Billionaire investor Sam Zell has presented a $33 per share proposal for Tribune Co., according to a published report.
A special board committee received details of the proposal this week, the Los Angeles Times reported in a story on its Web site Friday, citing a person familiar with negotiations who spoke on the condition of anonymity because deliberations are supposed to be confidential.
A $33 per share bid would be a $2.47 premium over Tribune’s closing price of $30.53 Friday on the New York Stock Exchange.
[The Times reports late Friday, “Investment bankers are working feverishly to try to strike a deal, but so many details remain to be ironed out that the company may not be able to meet its self-imposed deadline to conclude deliberations by the end of the month, the person familiar with the negotiations said. It’s possible that Chicago-based Tribune will opt, instead, to reorganize itself and pay shareholders a large dividend.” But it’s source said that ell “has improved his offer substantially…Many people would argue it is the best solution for shareholders.”]
Messages seeking comment were left Friday evening by The Associated Press for representatives for Tribune and Zell.
Zell declined during an interview with the AP earlier this week to discuss the status of talks with Tribune, but confirmed his proposal calls for an employee stock ownership plan. The real estate mogul also said he does not intend to break up the company.

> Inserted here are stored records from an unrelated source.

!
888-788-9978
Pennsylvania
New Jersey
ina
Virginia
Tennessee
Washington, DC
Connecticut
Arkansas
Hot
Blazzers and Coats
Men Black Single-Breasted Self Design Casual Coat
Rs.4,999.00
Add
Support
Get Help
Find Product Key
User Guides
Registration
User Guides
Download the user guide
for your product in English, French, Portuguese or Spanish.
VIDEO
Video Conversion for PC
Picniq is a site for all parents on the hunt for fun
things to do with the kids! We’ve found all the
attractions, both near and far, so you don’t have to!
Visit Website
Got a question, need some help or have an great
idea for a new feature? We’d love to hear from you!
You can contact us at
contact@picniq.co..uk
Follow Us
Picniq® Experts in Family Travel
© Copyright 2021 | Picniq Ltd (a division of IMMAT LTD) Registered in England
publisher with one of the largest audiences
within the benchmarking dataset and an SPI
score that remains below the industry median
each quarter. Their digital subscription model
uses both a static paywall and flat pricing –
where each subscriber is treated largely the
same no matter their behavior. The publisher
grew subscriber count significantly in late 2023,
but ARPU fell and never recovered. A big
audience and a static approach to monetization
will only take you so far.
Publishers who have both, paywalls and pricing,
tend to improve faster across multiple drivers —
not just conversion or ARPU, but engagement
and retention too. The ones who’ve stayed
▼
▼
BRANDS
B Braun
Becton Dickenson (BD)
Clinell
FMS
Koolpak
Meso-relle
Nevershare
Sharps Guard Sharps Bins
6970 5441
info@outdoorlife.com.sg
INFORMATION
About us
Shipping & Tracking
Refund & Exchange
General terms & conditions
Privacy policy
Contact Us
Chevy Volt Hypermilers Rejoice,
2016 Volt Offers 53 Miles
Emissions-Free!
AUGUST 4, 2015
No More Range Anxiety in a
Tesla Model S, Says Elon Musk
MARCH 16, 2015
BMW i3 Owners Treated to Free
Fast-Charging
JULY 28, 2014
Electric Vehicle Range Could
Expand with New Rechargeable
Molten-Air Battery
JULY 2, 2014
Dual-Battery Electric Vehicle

The media conglomerate, which owns the Chicago Tribune, the Los Angeles Times and nine other daily newspapers, as well as 23 TV stations and the Chicago Cubs baseball team, has been soliciting a buyer for some or all of its assets since last year.
Under pressure because of its long-sagging stock price, it appointed the special board committee in September to review options for its business – including a possible sale, breakup, or offers to be taken private. Its self-imposed deadline for making a decision is March 31.
Tribune earlier this year was reviewing possibilities that included a recapitalization with a broadcast unit spinoff, led by the Chandler family shareholders whose pressure prompted the review, and a public leveraged buyout by Los Angeles billionaires Ron Burkle and Eli Broad. But both offers, made in January, have failed to produce a deal.
The company also has been said to be considering a “self-help” plan that would involve spinning off the company’s broadcast division and borrowing money to pay a one-time cash dividend to shareholders. But there reportedly are concerns that would leave Tribune still saddled with debt.